Pre-qualification Questionnaire

The pre-qualification questionnaire is one of the most sensitive steps in the journey as users are asked to share personal financial information. If this step feels unclear or difficult, users are more likely to lose trust or drop off.

I broke the flow into clear steps, such as residential status, employment and income so the users only deal with one thing at a time making the process easier to follow and less overwhelming.

A key change was replacing toggles normally used in Backbase for yes/no questions with a button select component. Toggles are typically used for settings where users turn something on or off. In this flow, they felt out of place, weren't conversational and could become confusing if more than two choices are needed.

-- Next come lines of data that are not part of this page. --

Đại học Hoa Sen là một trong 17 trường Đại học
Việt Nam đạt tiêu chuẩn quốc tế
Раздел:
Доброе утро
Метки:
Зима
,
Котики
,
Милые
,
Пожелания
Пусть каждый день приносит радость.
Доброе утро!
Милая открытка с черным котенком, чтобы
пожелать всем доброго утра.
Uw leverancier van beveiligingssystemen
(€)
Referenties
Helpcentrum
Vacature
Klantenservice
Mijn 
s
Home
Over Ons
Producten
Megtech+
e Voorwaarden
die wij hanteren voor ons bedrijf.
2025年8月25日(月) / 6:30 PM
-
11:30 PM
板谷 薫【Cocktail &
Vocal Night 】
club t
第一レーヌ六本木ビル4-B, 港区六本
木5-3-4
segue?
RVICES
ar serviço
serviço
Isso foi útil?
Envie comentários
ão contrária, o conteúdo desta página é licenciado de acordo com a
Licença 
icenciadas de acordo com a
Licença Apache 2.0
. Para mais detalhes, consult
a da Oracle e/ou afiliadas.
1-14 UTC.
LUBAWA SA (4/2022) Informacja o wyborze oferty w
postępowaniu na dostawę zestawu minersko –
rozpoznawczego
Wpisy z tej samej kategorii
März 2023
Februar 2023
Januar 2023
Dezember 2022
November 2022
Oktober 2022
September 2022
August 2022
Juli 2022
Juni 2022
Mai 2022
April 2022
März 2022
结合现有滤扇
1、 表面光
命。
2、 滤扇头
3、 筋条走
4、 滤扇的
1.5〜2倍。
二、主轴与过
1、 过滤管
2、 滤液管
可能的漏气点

Before: yes or no question with a toggle; after: explicit options using a button-select pattern

With button select, all options are visible from the start making it easier for users to understand and choose the right one. It also works better on mobile as the buttons are easier to tap and less prone to mistakes.

AI-Powered Income Verification

While the applicant uploads their documents, a bank employee still needs to verify them. Previously that meant manually reading through each document to check the income figures matched what the applicant had entered which was slow and made it easy to miss things.

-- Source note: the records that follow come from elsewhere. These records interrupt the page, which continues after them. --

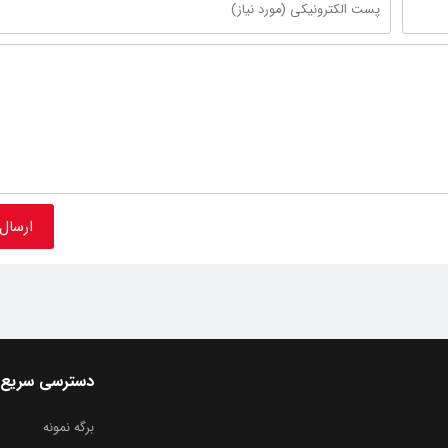
دسترسی سریع
برگه نمونه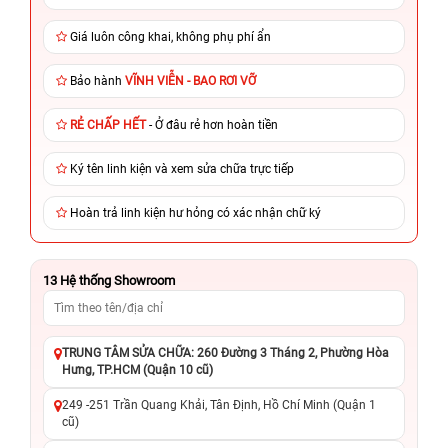
Giá luôn công khai, không phụ phí ẩn
Bảo hành
VĨNH VIỄN - BAO RƠI VỠ
RẺ CHẤP HẾT
- Ở đâu rẻ hơn hoàn tiền
Ký tên linh kiện và xem sửa chữa trực tiếp
Hoàn trả linh kiện hư hỏng có xác nhận chữ ký
13
Hệ thống Showroom
TRUNG TÂM SỬA CHỮA: 260 Đường 3 Tháng 2, Phường Hòa
Hưng, TP.HCM (Quận 10 cũ)
249 -251 Trần Quang Khải, Tân Định, Hồ Chí Minh (Quận 1
cũ)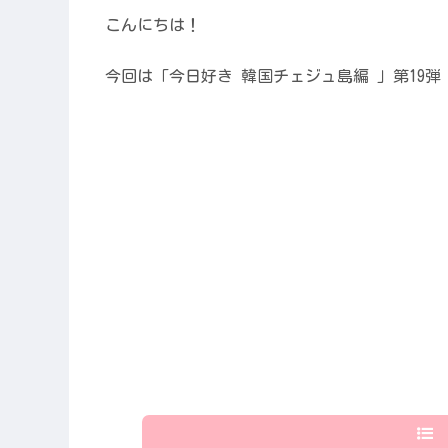
こんにちは！
今回は「今日好き 韓国チェジュ島編 」第19弾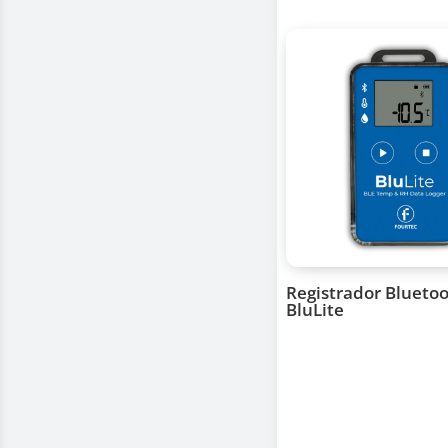
Registrador Blueto
BluLite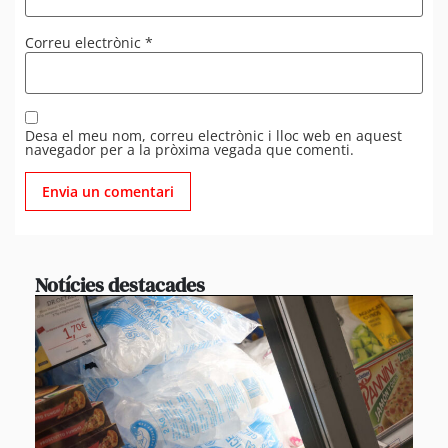
Correu electrònic
*
Desa el meu nom, correu electrònic i lloc web en aquest
navegador per a la pròxima vegada que comenti.
Notícies destacades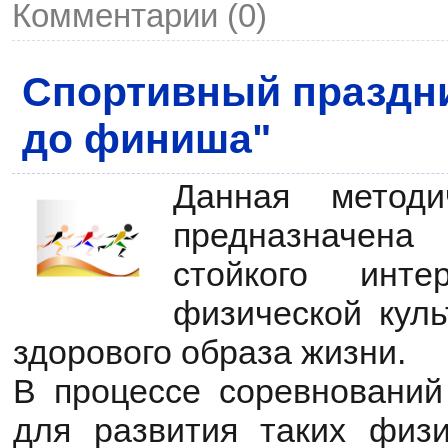
Комментарии (0)
Спортивный праздни
до финиша"
Данная методи
предназначе
стойкого инт
физической куль
здорового образа жизни.
В процессе соревнований
для развития таких физи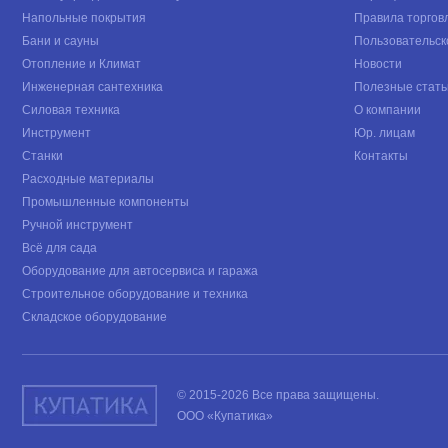
Напольные покрытия
Правила торгов
Бани и сауны
Пользовательск
Отопление и Климат
Новости
Инженерная сантехника
Полезные стать
Силовая техника
О компании
Инструмент
Юр. лицам
Станки
Контакты
Расходные материалы
Промышленные компоненты
Ручной инструмент
Всё для сада
Оборудование для автосервиса и гаража
Строительное оборудование и техника
Складское оборудование
© 2015-2026 Все права защищены.
ООО «Купатика»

Income verification — upload flow showing document selection, file upload, AI document validation and payslip review screens

A client asked whether AI could speed this up. The brief was open-ended, so I identified where the real bottleneck was and proposed a solution: the IDP (Intelligent Document Processing) tool that uses AI to extract the key data from uploaded documents and show it alongside the source so the employee can verify it rather than hunt for it.

Backbase Case Manager — Verify income task with AI-generated payslip summary showing payments, deductions and net pay alongside the source document

This was also helpful on the applicant side. If the user uploaded the wrong document type or month the tool would flag it before it was sent to the bank.

The experience was designed and shipped in under 3 weeks and it was built to roll out across other clients in the future.

Loan Offer

The loan offer is the point where users decide whether to accept, so the priority was making the key information easy to understand at a glance. I structured the layout to clearly separate what the user receives from what the loan costs, prioritising the loan amount and APR, while keeping supporting details like finance charge and total repayment visible but secondary.

To avoid overwhelming users, I broke the information into clear, scannable sections instead of dense blocks, making it easier to compare key numbers quickly. More complex details, such as the amortization schedule, were moved behind secondary actions, while legal content was placed lower in the hierarchy. This kept the main decision simple while still providing full transparency when needed.

Your loan offer — personalised financing, APR, finance charge and repayment summary

Outcome

The redesigned experience made the journey easier to use and easier to understand. Users could input values more precisely, understand financial outcomes more quickly and move through the flow with less friction.

It also introduced more consistent and scalable interaction patterns and contributed to the design system by validating a reusable selection component. Together, these improvements strengthened the overall product and helped drive adoption across 12 client implementations.